Exercise directions → Go through the entries below and copy every line that holds the word "distance".
....................
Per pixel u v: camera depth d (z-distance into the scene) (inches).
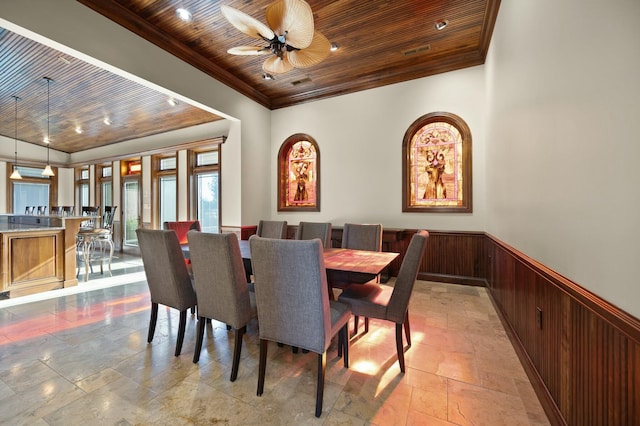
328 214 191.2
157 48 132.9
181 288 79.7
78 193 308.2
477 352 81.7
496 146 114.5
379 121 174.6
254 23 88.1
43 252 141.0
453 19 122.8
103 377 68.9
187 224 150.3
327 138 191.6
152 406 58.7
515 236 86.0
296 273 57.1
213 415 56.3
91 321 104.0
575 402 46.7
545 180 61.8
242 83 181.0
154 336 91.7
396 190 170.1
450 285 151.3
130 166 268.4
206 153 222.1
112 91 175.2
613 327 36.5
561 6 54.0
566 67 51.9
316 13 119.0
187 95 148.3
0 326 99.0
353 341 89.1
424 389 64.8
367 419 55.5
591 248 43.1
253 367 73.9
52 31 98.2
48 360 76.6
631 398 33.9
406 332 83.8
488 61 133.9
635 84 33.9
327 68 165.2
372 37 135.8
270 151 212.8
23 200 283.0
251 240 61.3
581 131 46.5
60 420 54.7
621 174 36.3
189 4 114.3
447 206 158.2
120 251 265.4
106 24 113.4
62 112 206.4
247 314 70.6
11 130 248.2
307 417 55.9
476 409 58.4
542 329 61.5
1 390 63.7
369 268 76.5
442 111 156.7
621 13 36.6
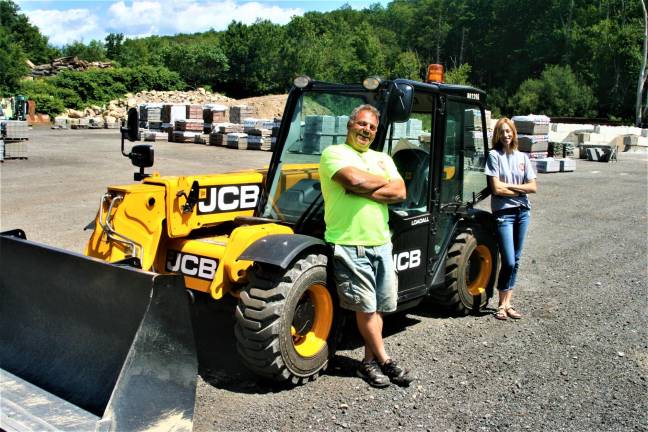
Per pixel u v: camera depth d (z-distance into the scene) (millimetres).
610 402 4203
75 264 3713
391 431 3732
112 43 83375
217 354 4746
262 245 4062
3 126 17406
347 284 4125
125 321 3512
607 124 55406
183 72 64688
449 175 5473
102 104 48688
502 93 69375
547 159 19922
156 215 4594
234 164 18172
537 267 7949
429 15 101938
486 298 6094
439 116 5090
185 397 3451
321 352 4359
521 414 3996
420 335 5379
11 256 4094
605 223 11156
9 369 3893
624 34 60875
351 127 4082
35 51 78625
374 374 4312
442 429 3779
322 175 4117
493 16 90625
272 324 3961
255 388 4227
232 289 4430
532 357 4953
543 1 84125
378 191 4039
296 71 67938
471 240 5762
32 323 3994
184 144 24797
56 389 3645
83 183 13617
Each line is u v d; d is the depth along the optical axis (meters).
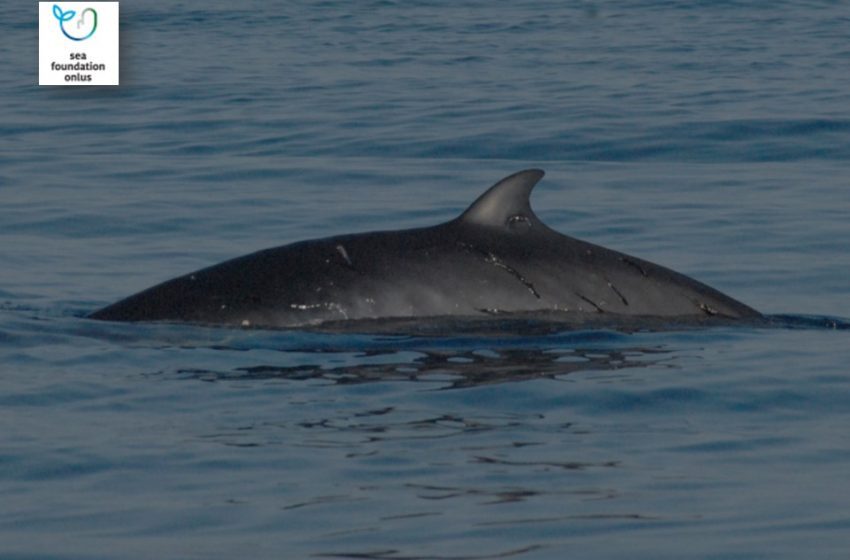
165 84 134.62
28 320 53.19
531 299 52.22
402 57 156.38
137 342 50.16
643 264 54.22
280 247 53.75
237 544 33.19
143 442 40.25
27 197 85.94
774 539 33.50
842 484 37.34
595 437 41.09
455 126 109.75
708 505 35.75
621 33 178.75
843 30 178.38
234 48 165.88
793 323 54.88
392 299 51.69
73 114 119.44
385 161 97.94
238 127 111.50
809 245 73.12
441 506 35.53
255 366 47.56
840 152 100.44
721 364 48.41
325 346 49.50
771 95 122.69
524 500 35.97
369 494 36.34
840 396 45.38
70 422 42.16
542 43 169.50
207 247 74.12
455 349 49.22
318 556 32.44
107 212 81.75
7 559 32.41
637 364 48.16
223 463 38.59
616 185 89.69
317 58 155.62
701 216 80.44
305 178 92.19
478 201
....................
Reply to the task →
Per pixel u v: camera depth d (z-distance into the scene) (inches).
Per pixel u v: camera depth d (z-distance into the scene) (millimetres).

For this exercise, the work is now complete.